Europe needs to double power distribution investments to win net-zero race

Green Forum
Europe will need to modernize its distribution grids to enable widespread electrification of transport, heating, and industry, integrate renewable energy sources, and withstand increasingly frequent extreme weather events and cyber threats.

According to Eurelectric's Grids for Speed study, investments in distribution grids must rise from an average of €33 billion to €67 billion annually from 2025 to 2050. This investment is about 20% of the EU's 2023 fossil fuel import expenditure. Modernizing the grid will create over 2 million jobs, lead to significant energy savings, and ensure a more reliable power supply, accelerating the decarbonization of Europe's economy.

Societal changes are rapidly transforming Europe's energy system. By 2050, electricity is expected to account for 60% of final energy use, up from 23% today. Renewable capacity will increase sixfold from 2020 levels, with 70% of renewable generation and storage connected at the distribution level. Connection requests are outpacing grid modernization efforts and will continue to grow as electrification progresses, putting a strain on the grid.

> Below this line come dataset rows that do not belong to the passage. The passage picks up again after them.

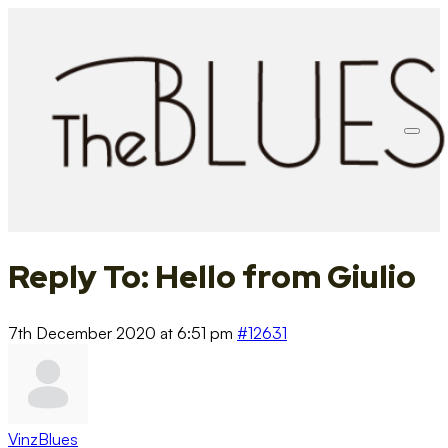
Reply To: Hello from Giulio
7th December 2020 at 6:51 pm
#12631
VinzBlues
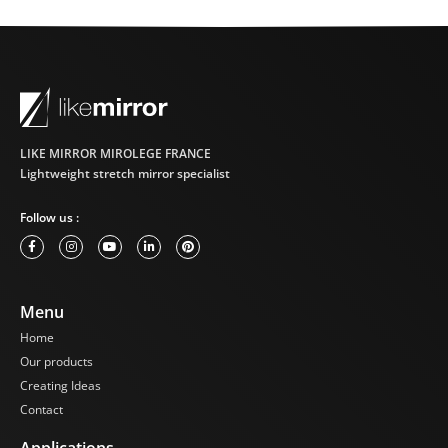
LIKE MIRROR MIROLEGE FRANCE
Lightweight stretch mirror specialist
Follow us :
Menu
Home
Our products
Creating Ideas
Contact
Applications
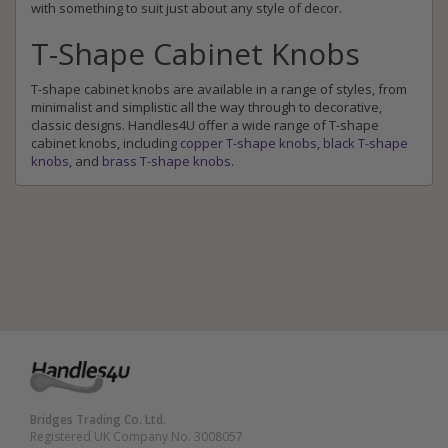
with something to suit just about any style of decor.
T-Shape Cabinet Knobs
T-shape cabinet knobs are available in a range of styles, from
minimalist and simplistic all the way through to decorative,
classic designs. Handles4U offer a wide range of T-shape
cabinet knobs, including
copper T-shape knobs
,
black T-shape
knobs
, and
brass T-shape knobs
.
Bridges Trading Co. Ltd.
Registered UK Company No. 3008057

To alleviate this strain and enable the energy transition, annual investments in new and modernized infrastructure and digitalization should reach €67 billion from 2025 to 2050, approximately 0.4% of EU GDP. Implementing forward-looking strategies like anticipatory investments, optimal asset management, and grid-friendly flexibility could reduce this figure to €55 billion per year. Failing to achieve these investments would jeopardize 74% of potential connections for key decarbonization technologies, such as electric vehicles (EVs), heat pumps, and renewables.

"For a successful energy transition, the EU needs massive additional grid capacity. Investment volumes for distribution system operators need to double. While this requires a significant ramp-up, the cost of not investing is even higher. To succeed, we need attractive returns for investors to finance it, technology to manage distribution fees and rapid electrification," says Eurelectric's President and E.ON CEO Leonhard Birnbaum.

Scaling up grid investments requires coordinated efforts. National authorities must implement agreed legislation, such as anticipatory investments while adapting regulatory frameworks to support increased investments. This involves removing investment caps, fast-tracking grid permitting and procurement procedures, de-risking investments to attract private funding, and utilizing the EU budget for public financing.

Future-proofing the grid also relies on the supply chain's ability to scale up. Even if the necessary investments are secured, shortages of copper, a talent deficit, long manufacturing lead times, and high transformer costs could hinder infrastructure development. These bottlenecks must be swiftly addressed through strategic planning, enhanced collaboration between European policymakers and industries, and new training initiatives to streamline education certificates and ensure a skilled workforce.

Eurelectric urges policymakers at both national and regional levels to secure grid investments, strengthen supply chains, and unlock the societal benefits of the Grids for Speed initiative.